Chers lecteurs, en politique comme au cinéma, tout est question de casting. Les rôles sont bien définis et chaque participant sais exactement ce qui est attendu de lui ou d’elle, dans le scénario en question.


Chers lecteurs, si l’on observe attentivement notre scène politique, l’analogie avec le septième art s’impose d’elle-même. La politique est une immense superproduction où la frontière entre la réalité et la mise en scène est souvent floue. 


Mais pour comprendre véritablement où réside le pouvoir, il faut cesser de regarder uniquement ceux qui sont dans la lumière pour s'intéresser au générique de fin.

Dans cette grande pièce de théâtre institutionnelle, le casting est immuable.


La tête d'affiche c’est CBON. Son visage est sur toutes les affiches, il monopolise le temps d'antenne et livre des discours grandiloquents sur l'émergence ou la souveraineté. Il porte le pays sur ses épaules. Pourtant, comme tout acteur, il est souvent tenu de réciter un texte qu’il n’a pas écrit. Sa marge d'improvisation est étroite : s'il s'éloigne trop du script, la production s'impatiente.


Les seconds rôles, les garants du scénario, sont les ministres, les présidents d’institutions, ou même des figures de l’opposition officielle. Ils sont là pour donner la réplique. L’opposition, en particulier, joue un rôle dramatique essentiel : elle crée le conflit nécessaire pour maintenir le spectateur en haleine et valider l'étiquette de démocratie du film. Lorsque le scénario exige un rebondissement ou qu'un scandale éclate, ces seconds rôles servent de fusibles idéaux. On les coupe au montage lors du prochain remaniement pour sauver la tête d'affiche.

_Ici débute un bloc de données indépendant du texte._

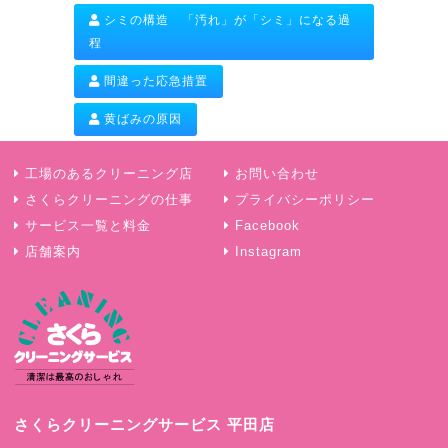
シミの構造 「汚れ」が「シミ」になる過
程
間違った応急措置
黄ばみの原因
工場のあるクリーニング店
お問い合わせ
さくらクリーニングの仕事
プライバシーポリシー
サービス一覧と料金
Facebook
店舗案内
Instagram
さくらクリーニングサービス 平田店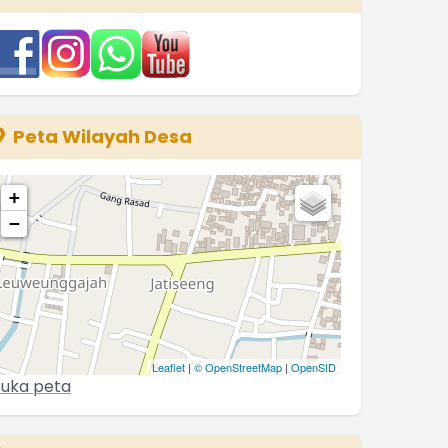
3 Januari 2026 09:32:14
ravo Para Kader Sub PPKBD Desa
ATISEENG ............ !!
.
selengkapnya
Kuwu JATISEENG
Peta Wilayah Desa
3 Desember 2025 06:34:56
+
−
Leaflet
|
© OpenStreetMap
|
OpenSID
uka peta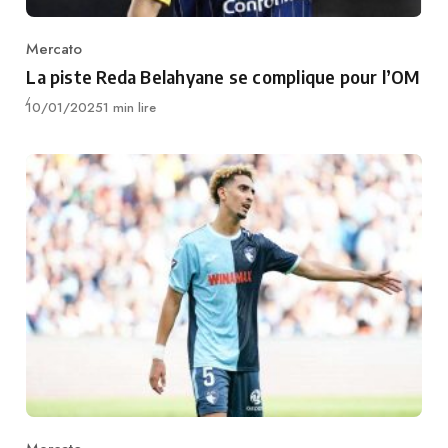
Mercato
Category
La piste Reda Belahyane se complique pour l’OM
Publié
10/01/2025
1 min lire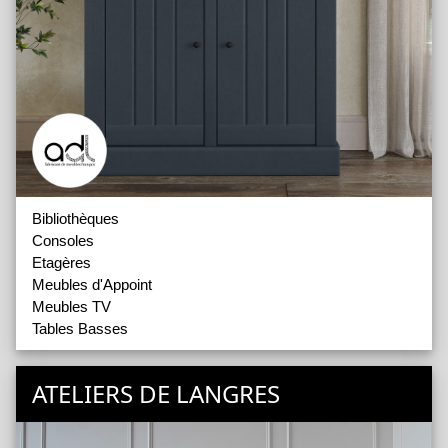
Bibliothèques
Consoles
Etagères
Meubles d'Appoint
Meubles TV
Tables Basses
ATELIERS DE LANGRES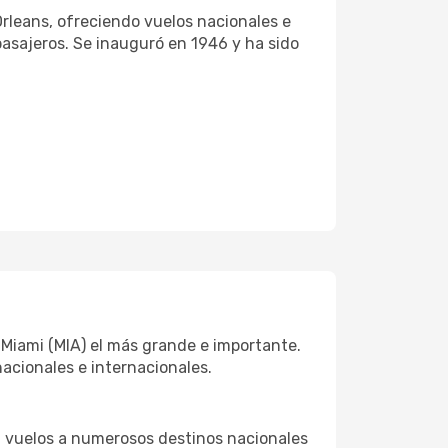
rleans, ofreciendo vuelos nacionales e
asajeros. Se inauguró en 1946 y ha sido
 Miami (MIA) el más grande e importante.
acionales e internacionales.
n vuelos a numerosos destinos nacionales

Puis il y a les figurants, les moins chères, les vendus en solde, les gens qui se louent pour faire le nombre. Dans le script officiel, les figurants sont indispensables, mais uniquement pour les grandes scènes de foule. On les convoque pour fournir des plans larges impressionnants qui donneront une légitimité à l'œuvre. Ils font du bruit, agitent des drapeaux, mais n'ont pas de microphone. Leurs aspirations individuelles sont noyées dans la masse, et une fois la scène tournée, on leur demande de retourner dans l'ombre jusqu'au prochain clap évènementiel ou électoral.


C'est ici que la métaphore devient révélatrice. Ceux qui détiennent le pouvoir absolu ne sont jamais à l'écran. Dans le cas du Gabon, ce sont les deux voisins qui ont financé le faux coup d’Etat de CBON, en attendant que le petit fils de l’un et filleul de l’autre viennent ramasser le fruit mure. Ce sont eux les producteurs du film; en compagnie des marchés financiers, des créanciers internationaux, des chancelleries influentes et des grandes multinationales (notamment dans les secteurs extractifs). Ce sont eux qui valident l’affaire. Si le film ne sert pas leurs intérêts ou que le retour sur investissement est menacé, ils coupent les vivres.


Finalement les réalisateurs qui sont les réseaux d'influence et les oligarchies économiques qui murmurent à l'oreille des acteurs principaux, orientent les caméras (le narratif médiatique) et décident de la fin de l'histoire.


Finalement, la véritable tragédie de la politique contemporaine Gabonaise est que les figurants et le peuple continuent de payer leur place de cinéma pour voir un film dont ils connaissent déjà la fin, financé par des producteurs qui vivent loin de la salle de projection. L'enjeu de demain n'est plus pour le peuple de changer d'acteur principal, mais de s'emparer de la caméra pour écrire son propre scénario.